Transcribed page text
*** Begin section ***

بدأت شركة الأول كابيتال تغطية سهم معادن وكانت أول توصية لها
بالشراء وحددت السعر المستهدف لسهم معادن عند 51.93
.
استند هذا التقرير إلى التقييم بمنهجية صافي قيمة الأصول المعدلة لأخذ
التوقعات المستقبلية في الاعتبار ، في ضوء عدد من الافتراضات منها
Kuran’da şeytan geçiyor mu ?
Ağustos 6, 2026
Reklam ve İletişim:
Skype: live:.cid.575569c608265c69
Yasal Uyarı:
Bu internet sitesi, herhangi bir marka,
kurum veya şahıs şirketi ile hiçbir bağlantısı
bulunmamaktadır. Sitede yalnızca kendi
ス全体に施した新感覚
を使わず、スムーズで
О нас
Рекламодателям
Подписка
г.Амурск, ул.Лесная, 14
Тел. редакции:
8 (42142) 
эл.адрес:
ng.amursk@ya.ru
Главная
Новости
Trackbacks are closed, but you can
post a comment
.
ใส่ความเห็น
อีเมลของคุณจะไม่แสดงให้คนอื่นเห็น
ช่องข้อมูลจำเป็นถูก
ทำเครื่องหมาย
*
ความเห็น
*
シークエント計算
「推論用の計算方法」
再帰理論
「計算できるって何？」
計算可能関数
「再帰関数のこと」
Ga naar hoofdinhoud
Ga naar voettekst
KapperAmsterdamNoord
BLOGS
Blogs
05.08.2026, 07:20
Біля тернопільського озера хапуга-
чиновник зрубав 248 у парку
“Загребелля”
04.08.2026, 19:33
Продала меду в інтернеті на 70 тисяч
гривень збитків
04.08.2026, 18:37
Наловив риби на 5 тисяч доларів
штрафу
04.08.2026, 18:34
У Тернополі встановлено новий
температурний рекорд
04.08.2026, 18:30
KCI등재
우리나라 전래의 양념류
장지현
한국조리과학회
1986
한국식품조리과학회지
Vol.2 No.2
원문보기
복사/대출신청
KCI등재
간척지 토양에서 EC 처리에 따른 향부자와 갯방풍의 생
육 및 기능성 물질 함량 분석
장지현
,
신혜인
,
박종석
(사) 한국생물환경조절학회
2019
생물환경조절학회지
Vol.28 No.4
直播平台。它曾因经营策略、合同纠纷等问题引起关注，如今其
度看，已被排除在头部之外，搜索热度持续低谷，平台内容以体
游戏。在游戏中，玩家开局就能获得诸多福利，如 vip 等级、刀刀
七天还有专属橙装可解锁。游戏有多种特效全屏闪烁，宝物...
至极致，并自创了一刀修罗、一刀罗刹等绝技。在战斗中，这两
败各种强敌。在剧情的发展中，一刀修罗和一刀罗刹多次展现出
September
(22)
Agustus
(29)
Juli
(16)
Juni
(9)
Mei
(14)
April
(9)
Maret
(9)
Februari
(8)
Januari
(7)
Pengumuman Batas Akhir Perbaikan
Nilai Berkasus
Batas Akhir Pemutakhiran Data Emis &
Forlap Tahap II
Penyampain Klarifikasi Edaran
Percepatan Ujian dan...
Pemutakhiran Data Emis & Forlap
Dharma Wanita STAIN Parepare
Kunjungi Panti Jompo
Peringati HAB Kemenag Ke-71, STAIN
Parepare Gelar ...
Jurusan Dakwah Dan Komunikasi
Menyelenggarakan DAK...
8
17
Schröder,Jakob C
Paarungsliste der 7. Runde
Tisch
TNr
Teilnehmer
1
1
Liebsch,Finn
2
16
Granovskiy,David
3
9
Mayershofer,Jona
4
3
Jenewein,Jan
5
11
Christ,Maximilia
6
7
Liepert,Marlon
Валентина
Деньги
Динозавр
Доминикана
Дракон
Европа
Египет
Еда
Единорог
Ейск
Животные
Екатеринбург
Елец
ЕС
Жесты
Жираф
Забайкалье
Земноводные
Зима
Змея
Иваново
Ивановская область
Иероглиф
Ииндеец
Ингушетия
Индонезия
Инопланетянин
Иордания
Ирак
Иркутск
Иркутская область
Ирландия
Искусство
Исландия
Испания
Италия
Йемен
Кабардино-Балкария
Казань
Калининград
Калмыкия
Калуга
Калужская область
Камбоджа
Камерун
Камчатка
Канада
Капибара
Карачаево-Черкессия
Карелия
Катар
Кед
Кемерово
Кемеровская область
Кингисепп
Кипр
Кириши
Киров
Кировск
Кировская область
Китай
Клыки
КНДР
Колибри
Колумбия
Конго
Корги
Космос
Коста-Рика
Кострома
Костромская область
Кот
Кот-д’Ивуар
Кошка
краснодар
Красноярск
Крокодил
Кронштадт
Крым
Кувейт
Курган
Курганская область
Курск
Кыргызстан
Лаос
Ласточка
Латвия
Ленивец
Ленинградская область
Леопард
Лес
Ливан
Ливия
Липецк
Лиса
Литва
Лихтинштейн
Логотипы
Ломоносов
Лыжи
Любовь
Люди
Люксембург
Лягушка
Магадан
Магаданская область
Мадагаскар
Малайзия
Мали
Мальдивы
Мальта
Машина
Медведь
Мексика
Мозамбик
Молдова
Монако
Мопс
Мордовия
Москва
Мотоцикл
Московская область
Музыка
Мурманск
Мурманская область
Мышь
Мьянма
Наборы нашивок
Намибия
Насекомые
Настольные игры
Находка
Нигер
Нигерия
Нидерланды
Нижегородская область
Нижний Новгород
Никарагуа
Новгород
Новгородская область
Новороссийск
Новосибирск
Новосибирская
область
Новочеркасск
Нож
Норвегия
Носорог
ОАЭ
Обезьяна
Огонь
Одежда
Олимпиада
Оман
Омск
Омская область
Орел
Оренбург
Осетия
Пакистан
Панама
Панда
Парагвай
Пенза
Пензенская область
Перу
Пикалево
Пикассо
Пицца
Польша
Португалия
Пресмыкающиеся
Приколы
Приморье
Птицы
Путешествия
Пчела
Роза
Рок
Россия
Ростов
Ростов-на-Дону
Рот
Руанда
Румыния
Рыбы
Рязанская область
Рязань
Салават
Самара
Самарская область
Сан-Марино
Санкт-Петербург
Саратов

*** End section ***

• **About this exercise**
Reproduce all of the data above, substituting "Pingbacks" for each occurrence of "Trackbacks" and leaving everything else unchanged.

• **Output**
بدأت شركة الأول كابيتال تغطية سهم معادن وكانت أول توصية لها
بالشراء وحددت السعر المستهدف لسهم معادن عند 51.93
.
استند هذا التقرير إلى التقييم بمنهجية صافي قيمة الأصول المعدلة لأخذ
التوقعات المستقبلية في الاعتبار ، في ضوء عدد من الافتراضات منها
Kuran’da şeytan geçiyor mu ?
Ağustos 6, 2026
Reklam ve İletişim:
Skype: live:.cid.575569c608265c69
Yasal Uyarı:
Bu internet sitesi, herhangi bir marka,
kurum veya şahıs şirketi ile hiçbir bağlantısı
bulunmamaktadır. Sitede yalnızca kendi
ス全体に施した新感覚
を使わず、スムーズで
О нас
Рекламодателям
Подписка
г.Амурск, ул.Лесная, 14
Тел. редакции:
8 (42142) 
эл.адрес:
ng.amursk@ya.ru
Главная
Новости
Pingbacks are closed, but you can
post a comment
.
ใส่ความเห็น
อีเมลของคุณจะไม่แสดงให้คนอื่นเห็น
ช่องข้อมูลจำเป็นถูก
ทำเครื่องหมาย
*
ความเห็น
*
シークエント計算
「推論用の計算方法」
再帰理論
「計算できるって何？」
計算可能関数
「再帰関数のこと」
Ga naar hoofdinhoud
Ga naar voettekst
KapperAmsterdamNoord
BLOGS
Blogs
05.08.2026, 07:20
Біля тернопільського озера хапуга-
чиновник зрубав 248 у парку
“Загребелля”
04.08.2026, 19:33
Продала меду в інтернеті на 70 тисяч
гривень збитків
04.08.2026, 18:37
Наловив риби на 5 тисяч доларів
штрафу
04.08.2026, 18:34
У Тернополі встановлено новий
температурний рекорд
04.08.2026, 18:30
KCI등재
우리나라 전래의 양념류
장지현
한국조리과학회
1986
한국식품조리과학회지
Vol.2 No.2
원문보기
복사/대출신청
KCI등재
간척지 토양에서 EC 처리에 따른 향부자와 갯방풍의 생
육 및 기능성 물질 함량 분석
장지현
,
신혜인
,
박종석
(사) 한국생물환경조절학회
2019
생물환경조절학회지
Vol.28 No.4
直播平台。它曾因经营策略、合同纠纷等问题引起关注，如今其
度看，已被排除在头部之外，搜索热度持续低谷，平台内容以体
游戏。在游戏中，玩家开局就能获得诸多福利，如 vip 等级、刀刀
七天还有专属橙装可解锁。游戏有多种特效全屏闪烁，宝物...
至极致，并自创了一刀修罗、一刀罗刹等绝技。在战斗中，这两
败各种强敌。在剧情的发展中，一刀修罗和一刀罗刹多次展现出
September
(22)
Agustus
(29)
Juli
(16)
Juni
(9)
Mei
(14)
April
(9)
Maret
(9)
Februari
(8)
Januari
(7)
Pengumuman Batas Akhir Perbaikan
Nilai Berkasus
Batas Akhir Pemutakhiran Data Emis &
Forlap Tahap II
Penyampain Klarifikasi Edaran
Percepatan Ujian dan...
Pemutakhiran Data Emis & Forlap
Dharma Wanita STAIN Parepare
Kunjungi Panti Jompo
Peringati HAB Kemenag Ke-71, STAIN
Parepare Gelar ...
Jurusan Dakwah Dan Komunikasi
Menyelenggarakan DAK...
8
17
Schröder,Jakob C
Paarungsliste der 7. Runde
Tisch
TNr
Teilnehmer
1
1
Liebsch,Finn
2
16
Granovskiy,David
3
9
Mayershofer,Jona
4
3
Jenewein,Jan
5
11
Christ,Maximilia
6
7
Liepert,Marlon
Валентина
Деньги
Динозавр
Доминикана
Дракон
Европа
Египет
Еда
Единорог
Ейск
Животные
Екатеринбург
Елец
ЕС
Жесты
Жираф
Забайкалье
Земноводные
Зима
Змея
Иваново
Ивановская область
Иероглиф
Ииндеец
Ингушетия
Индонезия
Инопланетянин
Иордания
Ирак
Иркутск
Иркутская область
Ирландия
Искусство
Исландия
Испания
Италия
Йемен
Кабардино-Балкария
Казань
Калининград
Калмыкия
Калуга
Калужская область
Камбоджа
Камерун
Камчатка
Канада
Капибара
Карачаево-Черкессия
Карелия
Катар
Кед
Кемерово
Кемеровская область
Кингисепп
Кипр
Кириши
Киров
Кировск
Кировская область
Китай
Клыки
КНДР
Колибри
Колумбия
Конго
Корги
Космос
Коста-Рика
Кострома
Костромская область
Кот
Кот-д’Ивуар
Кошка
краснодар
Красноярск
Крокодил
Кронштадт
Крым
Кувейт
Курган
Курганская область
Курск
Кыргызстан
Лаос
Ласточка
Латвия
Ленивец
Ленинградская область
Леопард
Лес
Ливан
Ливия
Липецк
Лиса
Литва
Лихтинштейн
Логотипы
Ломоносов
Лыжи
Любовь
Люди
Люксембург
Лягушка
Магадан
Магаданская область
Мадагаскар
Малайзия
Мали
Мальдивы
Мальта
Машина
Медведь
Мексика
Мозамбик
Молдова
Монако
Мопс
Мордовия
Москва
Мотоцикл
Московская область
Музыка
Мурманск
Мурманская область
Мышь
Мьянма
Наборы нашивок
Намибия
Насекомые
Настольные игры
Находка
Нигер
Нигерия
Нидерланды
Нижегородская область
Нижний Новгород
Никарагуа
Новгород
Новгородская область
Новороссийск
Новосибирск
Новосибирская
область
Новочеркасск
Нож
Норвегия
Носорог
ОАЭ
Обезьяна
Огонь
Одежда
Олимпиада
Оман
Омск
Омская область
Орел
Оренбург
Осетия
Пакистан
Панама
Панда
Парагвай
Пенза
Пензенская область
Перу
Пикалево
Пикассо
Пицца
Польша
Португалия
Пресмыкающиеся
Приколы
Приморье
Птицы
Путешествия
Пчела
Роза
Рок
Россия
Ростов
Ростов-на-Дону
Рот
Руанда
Румыния
Рыбы
Рязанская область
Рязань
Салават
Самара
Самарская область
Сан-Марино
Санкт-Петербург
Саратов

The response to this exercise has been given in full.